▸ **Records provided**:
• • • • • • •
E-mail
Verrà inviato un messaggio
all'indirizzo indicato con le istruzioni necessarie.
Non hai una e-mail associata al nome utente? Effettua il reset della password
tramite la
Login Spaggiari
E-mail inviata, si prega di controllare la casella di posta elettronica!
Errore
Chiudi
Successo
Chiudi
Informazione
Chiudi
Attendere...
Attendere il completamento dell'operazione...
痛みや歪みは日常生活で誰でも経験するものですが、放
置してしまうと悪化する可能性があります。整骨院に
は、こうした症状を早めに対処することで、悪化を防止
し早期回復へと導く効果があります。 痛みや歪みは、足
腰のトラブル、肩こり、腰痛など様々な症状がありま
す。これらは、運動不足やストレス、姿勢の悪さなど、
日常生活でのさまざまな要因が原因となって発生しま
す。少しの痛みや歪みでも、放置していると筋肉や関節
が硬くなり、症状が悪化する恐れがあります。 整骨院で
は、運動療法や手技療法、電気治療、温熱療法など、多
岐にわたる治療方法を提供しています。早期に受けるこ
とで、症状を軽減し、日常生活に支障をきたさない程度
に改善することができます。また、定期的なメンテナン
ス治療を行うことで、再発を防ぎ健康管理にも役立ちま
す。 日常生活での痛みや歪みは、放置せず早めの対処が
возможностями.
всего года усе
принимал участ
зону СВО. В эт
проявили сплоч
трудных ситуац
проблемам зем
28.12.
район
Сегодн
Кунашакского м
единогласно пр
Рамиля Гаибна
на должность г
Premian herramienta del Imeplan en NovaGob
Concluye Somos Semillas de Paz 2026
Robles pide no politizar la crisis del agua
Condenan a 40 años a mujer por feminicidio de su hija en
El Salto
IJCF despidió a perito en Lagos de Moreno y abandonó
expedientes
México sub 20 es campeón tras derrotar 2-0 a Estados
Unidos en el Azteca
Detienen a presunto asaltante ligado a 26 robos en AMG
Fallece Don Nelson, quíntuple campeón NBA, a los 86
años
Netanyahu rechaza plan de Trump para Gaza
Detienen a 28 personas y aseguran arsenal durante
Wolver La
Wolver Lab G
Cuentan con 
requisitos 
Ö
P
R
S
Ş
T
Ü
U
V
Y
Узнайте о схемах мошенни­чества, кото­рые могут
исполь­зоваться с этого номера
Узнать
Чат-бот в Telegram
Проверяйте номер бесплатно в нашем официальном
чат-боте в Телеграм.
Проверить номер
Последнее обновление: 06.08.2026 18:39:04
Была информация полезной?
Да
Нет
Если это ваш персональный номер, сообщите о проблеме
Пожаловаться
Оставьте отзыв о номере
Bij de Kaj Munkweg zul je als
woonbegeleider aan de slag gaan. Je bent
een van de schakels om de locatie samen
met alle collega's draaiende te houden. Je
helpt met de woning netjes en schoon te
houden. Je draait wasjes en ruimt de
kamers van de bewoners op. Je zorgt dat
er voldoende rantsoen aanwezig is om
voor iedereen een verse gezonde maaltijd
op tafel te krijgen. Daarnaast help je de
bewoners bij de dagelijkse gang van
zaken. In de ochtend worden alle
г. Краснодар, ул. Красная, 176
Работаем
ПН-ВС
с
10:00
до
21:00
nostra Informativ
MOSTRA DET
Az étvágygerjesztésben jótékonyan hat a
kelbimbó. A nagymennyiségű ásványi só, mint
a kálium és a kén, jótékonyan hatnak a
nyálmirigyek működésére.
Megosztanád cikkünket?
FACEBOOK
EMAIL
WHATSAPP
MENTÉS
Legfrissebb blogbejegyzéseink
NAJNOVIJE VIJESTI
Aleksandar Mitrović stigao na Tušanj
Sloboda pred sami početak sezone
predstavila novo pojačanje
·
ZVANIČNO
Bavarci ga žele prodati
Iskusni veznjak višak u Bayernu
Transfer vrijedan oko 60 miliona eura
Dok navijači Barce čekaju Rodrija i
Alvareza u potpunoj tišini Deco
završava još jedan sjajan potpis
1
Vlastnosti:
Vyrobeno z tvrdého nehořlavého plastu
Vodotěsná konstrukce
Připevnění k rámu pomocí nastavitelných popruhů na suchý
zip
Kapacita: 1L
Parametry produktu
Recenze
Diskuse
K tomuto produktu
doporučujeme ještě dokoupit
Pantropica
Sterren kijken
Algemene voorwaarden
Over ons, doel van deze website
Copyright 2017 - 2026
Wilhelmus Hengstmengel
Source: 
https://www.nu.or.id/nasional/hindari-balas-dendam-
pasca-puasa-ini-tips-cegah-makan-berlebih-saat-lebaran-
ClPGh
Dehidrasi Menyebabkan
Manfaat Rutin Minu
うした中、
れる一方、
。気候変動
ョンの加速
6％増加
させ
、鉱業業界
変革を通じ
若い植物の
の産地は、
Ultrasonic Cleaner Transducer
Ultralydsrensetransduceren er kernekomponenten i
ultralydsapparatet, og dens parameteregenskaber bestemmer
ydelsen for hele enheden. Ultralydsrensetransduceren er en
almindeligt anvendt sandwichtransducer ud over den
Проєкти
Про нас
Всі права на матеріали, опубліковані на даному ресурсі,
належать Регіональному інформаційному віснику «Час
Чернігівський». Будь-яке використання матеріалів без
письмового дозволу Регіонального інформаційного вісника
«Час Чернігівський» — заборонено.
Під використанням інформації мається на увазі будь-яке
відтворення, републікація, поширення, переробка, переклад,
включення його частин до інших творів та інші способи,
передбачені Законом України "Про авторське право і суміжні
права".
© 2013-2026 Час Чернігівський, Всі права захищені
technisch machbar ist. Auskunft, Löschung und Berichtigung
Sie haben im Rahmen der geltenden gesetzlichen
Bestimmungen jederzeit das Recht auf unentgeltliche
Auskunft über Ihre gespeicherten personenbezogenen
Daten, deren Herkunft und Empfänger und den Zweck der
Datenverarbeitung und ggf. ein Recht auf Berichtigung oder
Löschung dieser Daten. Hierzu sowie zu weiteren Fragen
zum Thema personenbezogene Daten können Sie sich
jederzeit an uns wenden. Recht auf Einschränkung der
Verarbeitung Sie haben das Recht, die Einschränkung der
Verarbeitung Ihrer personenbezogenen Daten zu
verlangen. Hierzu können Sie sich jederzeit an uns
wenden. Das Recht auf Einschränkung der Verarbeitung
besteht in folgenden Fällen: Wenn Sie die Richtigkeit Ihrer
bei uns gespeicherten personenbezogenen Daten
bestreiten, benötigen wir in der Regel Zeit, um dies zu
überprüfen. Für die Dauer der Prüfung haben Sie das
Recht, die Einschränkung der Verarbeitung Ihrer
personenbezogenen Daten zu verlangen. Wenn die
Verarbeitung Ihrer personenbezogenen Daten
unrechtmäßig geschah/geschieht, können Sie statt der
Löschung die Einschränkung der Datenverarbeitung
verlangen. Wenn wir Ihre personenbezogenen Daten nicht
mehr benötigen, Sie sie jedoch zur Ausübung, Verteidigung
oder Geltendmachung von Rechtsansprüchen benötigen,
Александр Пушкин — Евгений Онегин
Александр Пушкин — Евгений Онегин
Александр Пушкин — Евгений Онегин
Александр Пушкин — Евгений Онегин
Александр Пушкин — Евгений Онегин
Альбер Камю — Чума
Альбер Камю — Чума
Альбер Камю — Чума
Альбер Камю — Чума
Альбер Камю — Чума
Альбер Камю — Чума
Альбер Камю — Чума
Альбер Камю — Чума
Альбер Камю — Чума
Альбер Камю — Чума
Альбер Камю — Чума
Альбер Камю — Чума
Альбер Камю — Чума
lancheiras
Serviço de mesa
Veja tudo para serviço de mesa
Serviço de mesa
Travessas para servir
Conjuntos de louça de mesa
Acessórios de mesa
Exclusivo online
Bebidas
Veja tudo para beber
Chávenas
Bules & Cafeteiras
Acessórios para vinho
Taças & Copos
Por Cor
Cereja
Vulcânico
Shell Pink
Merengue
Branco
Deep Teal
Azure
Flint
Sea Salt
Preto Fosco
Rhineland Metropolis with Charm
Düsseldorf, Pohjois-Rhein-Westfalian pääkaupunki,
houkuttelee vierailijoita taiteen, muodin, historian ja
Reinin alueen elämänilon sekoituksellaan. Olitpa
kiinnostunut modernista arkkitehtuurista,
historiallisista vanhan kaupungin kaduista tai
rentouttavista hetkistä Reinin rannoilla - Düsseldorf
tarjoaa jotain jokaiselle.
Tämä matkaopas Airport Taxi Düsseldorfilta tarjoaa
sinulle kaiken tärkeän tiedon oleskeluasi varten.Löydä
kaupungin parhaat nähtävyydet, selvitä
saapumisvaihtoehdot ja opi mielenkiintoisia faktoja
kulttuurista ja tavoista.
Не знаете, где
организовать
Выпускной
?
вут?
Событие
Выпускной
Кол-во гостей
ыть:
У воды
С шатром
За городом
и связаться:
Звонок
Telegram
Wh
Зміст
• • • • • • •
▸ **Problem description**:
Lines containing the string "tarjoaa" are the ones to copy from the entries above.

▸ **Response**:
tarjoaa jotain jokaiselle.
Tämä matkaopas Airport Taxi Düsseldorfilta tarjoaa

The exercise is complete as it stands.